Given text:
--------

# Stage 04 — Data Acquisition & Ingestion

In [24]:
import os, datetime as dt
from pathlib import Path

import pandas as pd
import requests
from bs4 import BeautifulSoup
from dotenv import load_dotenv

# Load .env if present
load_dotenv()
API_KEY = os.getenv("ALPHAVANTAGE_API_KEY", "")

# Project paths relative to repo root
ROOT = Path.cwd().parents[0] if Path.cwd().name == "notebooks" else Path.cwd()
RAW_DIR = (ROOT / "data" / "raw")
PROC_DIR = (ROOT / "data" / "processed")
RAW_DIR.mkdir(parents=True, exist_ok=True)
PROC_DIR.mkdir(parents=True, exist_ok=True)

def nowstamp(fmt="%Y%m%d-%H%M"):
    return dt.datetime.now().strftime(fmt)

def save_raw_csv(df: pd.DataFrame, kind: str, source: str, tag: str) -> Path:
    path = RAW_DIR / f"{kind}_{source}_{tag}_{nowstamp()}.csv"
    df.to_csv(path, index=False)
    print("Saved:", path)
    return path

def ensure_dtypes(df: pd.DataFrame, date_cols=None, float_cols=None, int_cols=None):
    df = df.copy()
    date_cols = date_cols or []
    float_cols = float_cols or []
    int_cols = int_cols or []
    for c in date_cols:
        if c in df.columns:
            df[c] = pd.to_datetime(df[c], errors="coerce")
    for c in float_cols:
        if c in df.columns:
            df[c] = pd.to_numeric(df[c], errors="coerce")

--------

Source records:
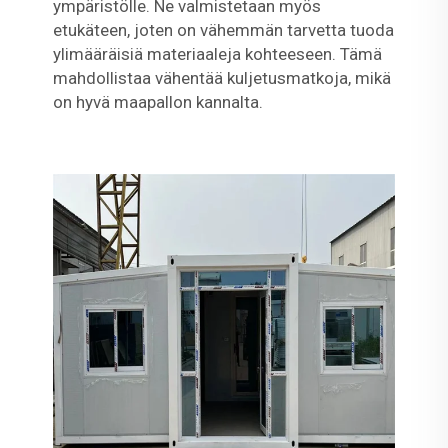
ympäristölle. Ne valmistetaan myös
etukäteen, joten on vähemmän tarvetta tuoda
ylimääräisiä materiaaleja kohteeseen. Tämä
mahdollistaa vähentää kuljetusmatkoja, mikä
on hyvä maapallon kannalta.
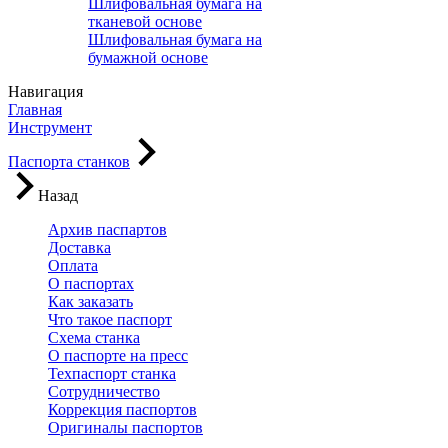
Шлифовальная бумага на
тканевой основе
Шлифовальная бумага на
бумажной основе
Навигация
Главная
Инструмент
Паспорта станков
Назад
Архив паспартов
Доставка
Оплата
О паспортах
Как заказать
Что такое паспорт
Схема станка
О паспорте на пресс
Техпаспорт станка
Сотрудничество
Коррекция паспортов
Оригиналы паспортов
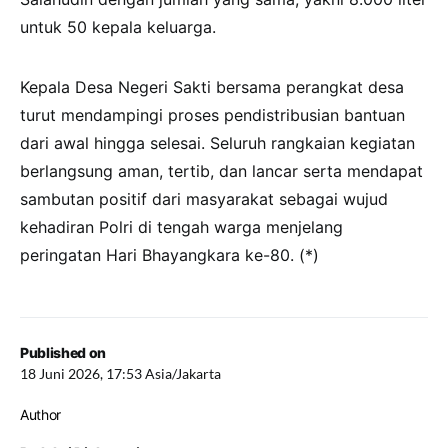
untuk 50 kepala keluarga.
Kepala Desa Negeri Sakti bersama perangkat desa
turut mendampingi proses pendistribusian bantuan
dari awal hingga selesai. Seluruh rangkaian kegiatan
berlangsung aman, tertib, dan lancar serta mendapat
sambutan positif dari masyarakat sebagai wujud
kehadiran Polri di tengah warga menjelang
peringatan Hari Bhayangkara ke-80. (*)
Published on
18 Juni 2026, 17:53 Asia/Jakarta
Author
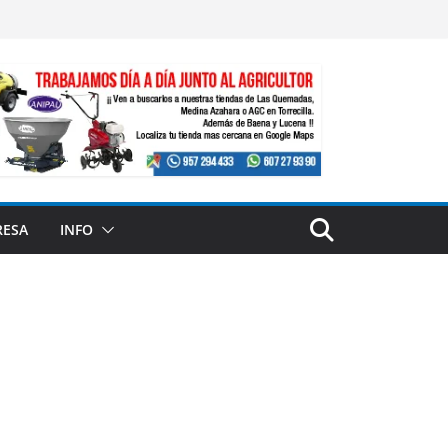
RESA
INFO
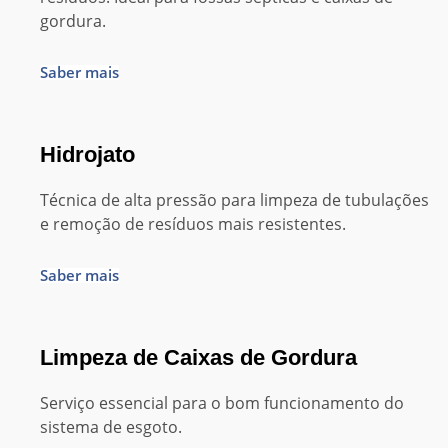
gordura.
Saber mais
Hidrojato
Técnica de alta pressão para limpeza de tubulações
e remoção de resíduos mais resistentes.
Saber mais
Limpeza de Caixas de Gordura
Serviço essencial para o bom funcionamento do
sistema de esgoto.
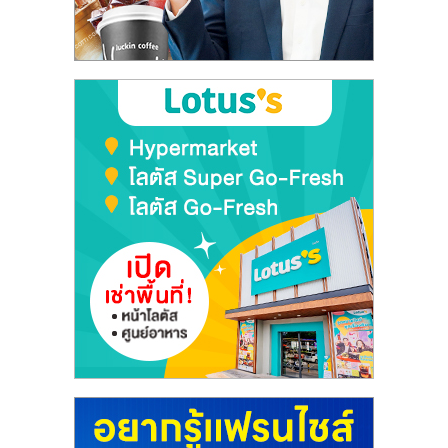
ลงทุน
และ
ขยาย
สา
ขา
แฟ
รน
ไชส์,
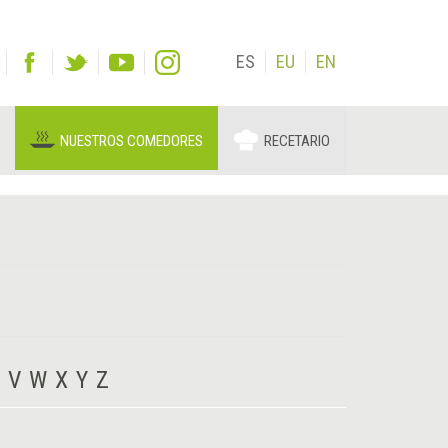
ES
EU
EN
NUESTROS COMEDORES
RECETARIO
V
W
X
Y
Z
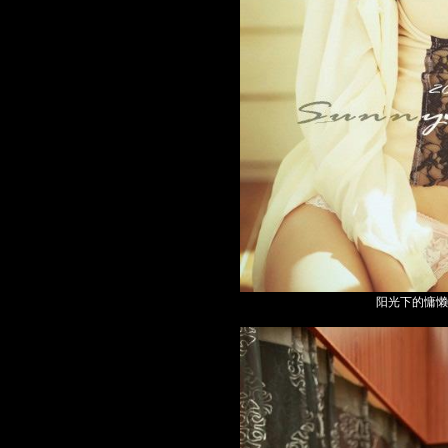
阳光下的慵懒性感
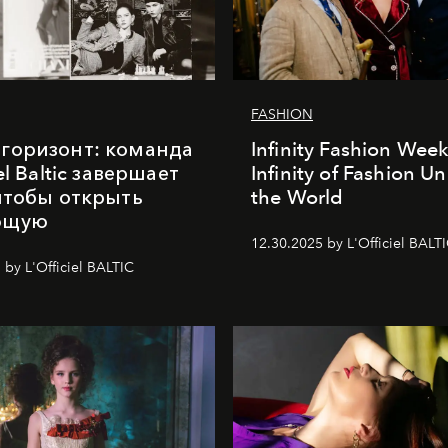
FASHION
горизонт: команда
Infinity Fashion Wee
iel Baltic завершает
Infinity of Fashion Un
 чтобы открыть
the World
ющую
12.30.2025 by L'Officiel BALT
 by L'Officiel BALTIC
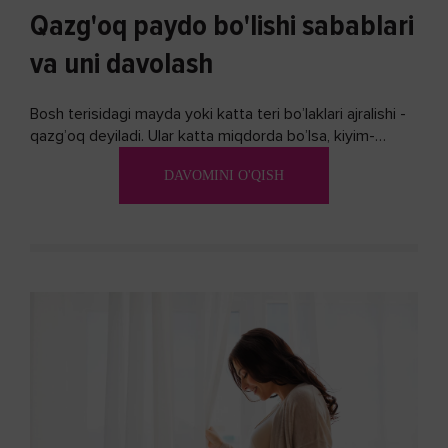
Qazg'oq paydo bo'lishi sabablari
va uni davolash
Bosh terisidagi mayda yoki katta teri bo’laklari ajralishi -
qazg’oq deyiladi. Ular katta miqdorda bo’lsa, kiyim-
kechakka tushib, yoqimsiz...
DAVOMINI O'QISH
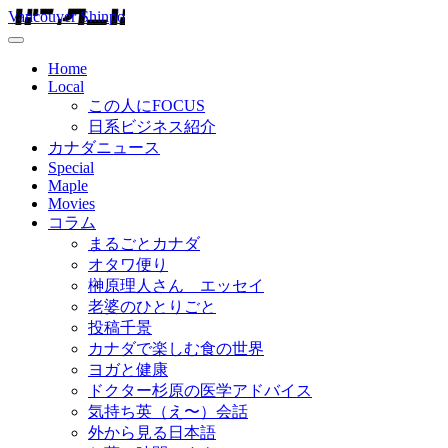
Vancouver Shinpo
Home
Local
この人にFOCUS
日系ビジネス紹介
カナダニュース
Special
Maple
Movies
コラム
まるごとカナダ
オタワ便り
榊原理人さん エッセイ
老婆のひとりごと
投稿千景
カナダで楽しむ食の世界
ヨガと健康
ドクター杉原の医学アドバイス
気持ち英（え〜）会話
外から見る日本語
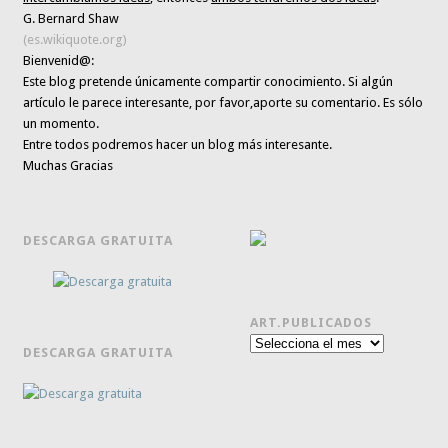
G. Bernard Shaw
(es.wikiquote.org)
Bienvenid@:
Este blog pretende únicamente
compartir conocimiento
. Si algún
artículo le parece interesante,
por favor,aporte su comentario. Es sólo
un momento.
Entre todos podremos hacer un blog más interesante.
Muchas Gracias
DESCARGA GRATUITA
ART.PUBLICADOS
Art.publicados
DESCARGA GRATUITA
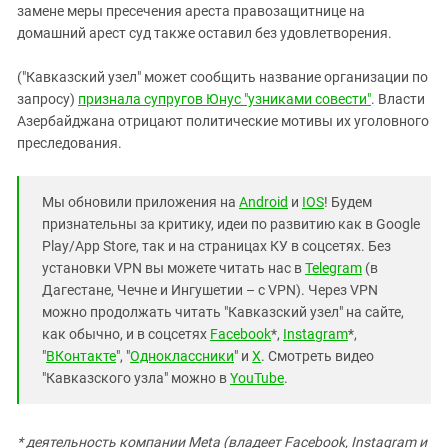
замене меры пресечения ареста правозащитнице на
домашний арест суд также оставил без удовлетворения.
("Кавказский узел" может сообщить название организации по
запросу)
признала супругов Юнус "узниками совести"
. Власти
Азербайджана отрицают политические мотивы их уголовного
преследования.
Мы обновили приложения на
Android
и
IOS
! Будем
признательны за критику, идеи по развитию как в Google
Play/App Store, так и на страницах КУ в соцсетях. Без
установки VPN вы можете читать нас в
Telegram
(в
Дагестане, Чечне и Ингушетии – с VPN). Через VPN
можно продолжать читать "Кавказский узел" на сайте,
как обычно, и в соцсетях
Facebook
*,
Instagram
*,
"
ВКонтакте
", "
Одноклассники
" и
X
. Смотреть видео
"Кавказского узла" можно в
YouTube
.
* деятельность компании Meta (владеет Facebook, Instagram и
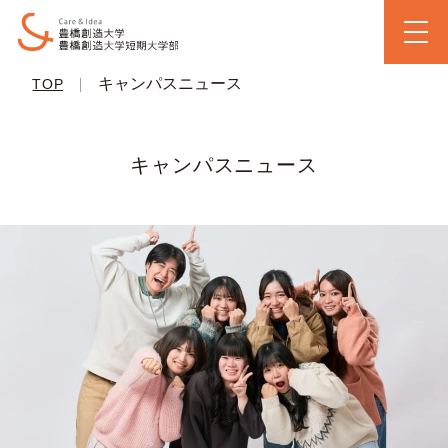
|
キャンパスニュース
TOP
キャンパスニュース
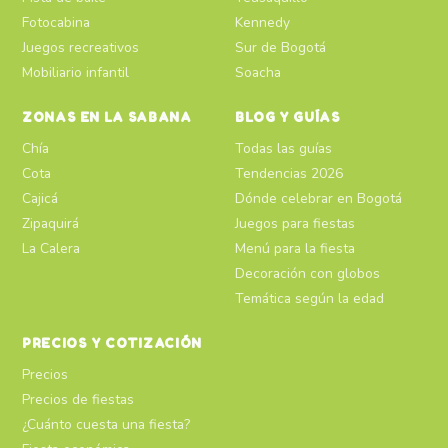
Fotocabina
Kennedy
Juegos recreativos
Sur de Bogotá
Mobiliario infantil
Soacha
ZONAS EN LA SABANA
BLOG Y GUÍAS
Chía
Todas las guías
Cota
Tendencias 2026
Cajicá
Dónde celebrar en Bogotá
Zipaquirá
Juegos para fiestas
La Calera
Menú para la fiesta
Decoración con globos
Temática según la edad
PRECIOS Y COTIZACIÓN
Precios
Precios de fiestas
¿Cuánto cuesta una fiesta?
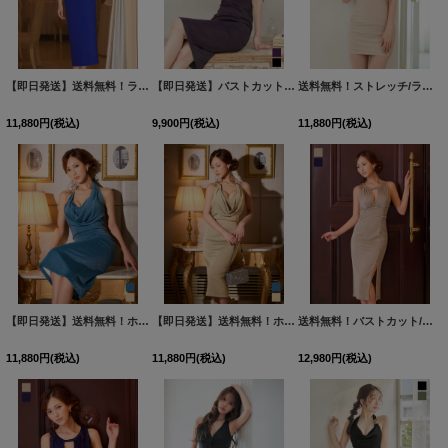
【即日発送】送料無料！ラメ生地/ビジュー/アシンメトリー/キャミソール/ストレッチ/谷間見せ/背中見せ/タイト/ミディアム/キャバドレス【S-Mサイズ/2カラー】[OF01]【SB】dzwuFV
【即日発送】バストカットビジュータイトミディアムドレス/キャバドレス【S-Mサイズ/2カラー】[OF03]
送料無料！ストレッチ/ラメ/ワンショルダー/フリル/ビジュー/ミニドレス/キャバドレス【XS-Mサイズ/1カラー】[OF01]【SB】dzwCA
11,880
円
(税込)
9,900
円
(税込)
11,880
円
(税込)
【即日発送】送料無料！ホルターネック/ドレープ/ラメ/無地/ストレッチ/タイト/セットアップ/ミディアムドレス/キャバドレス【S-Mサイズ/2カラー】[OF03]【YN】dzwsFV
【即日発送】送料無料！ホルターネック/ドレープ/ラメ/無地/ストレッチ/タイト/セットアップ/ミディアムドレス/キャバドレス【S-Mサイズ/2カラー】[OF03]【YN】dzwsFV
送料無料！バストカット/ラメ生地ノースリーブ/ビジュー/サイドスリット/タイト/ミディアムドレス/キャバドレス【S-Mサイズ/2カラー】[OF03]【YN】dzqsFV
11,880
円
(税込)
11,880
円
(税込)
12,980
円
(税込)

--------

Required actions:
1. In the data-ingestion notebook, why is `ROOT` set to the parent directory when the working directory is named "notebooks"? Answer in one to three sentences.
2. Continue the data-ingestion notebook code from where it stops.
The rows have no role in what comes next.

Your responses:
1. The comment says project paths are relative to the repo root. When the notebook runs from inside the "notebooks" folder, going up one level makes `ROOT` the repo root. That way `data/raw` and `data/processed` are created and found in the same place whether the code runs from that folder or from the root.

2.
    for c in int_cols:
        if c in df.columns:
            df[c] = pd.to_numeric(df[c], errors="coerce").astype("Int64")
    return df

def validate_df(df: pd.DataFrame, required_cols: list[str], min_rows: int = 1, name: str = "df"):
    if df is None:
        raise ValueError(f"[{name}] is None")
    missing = [c for c in required_cols if c not in df.columns]
    if missing:
        raise ValueError(f"[{name}] missing columns: {missing}")
    if len(df) < min_rows:
        raise ValueError(f"[{name}] not enough rows: {len(df)} < {min_rows}")
    na = df[required_cols].isna().sum().to_dict()
    print(f"[{name}] OK — shape={df.shape} | NA(required)={na}")
    return {"ok": True, "missing_cols": [], "na_counts": na, "shape": df.shape}

In [25]:
import pandas as pd

TICKER = "AAPL"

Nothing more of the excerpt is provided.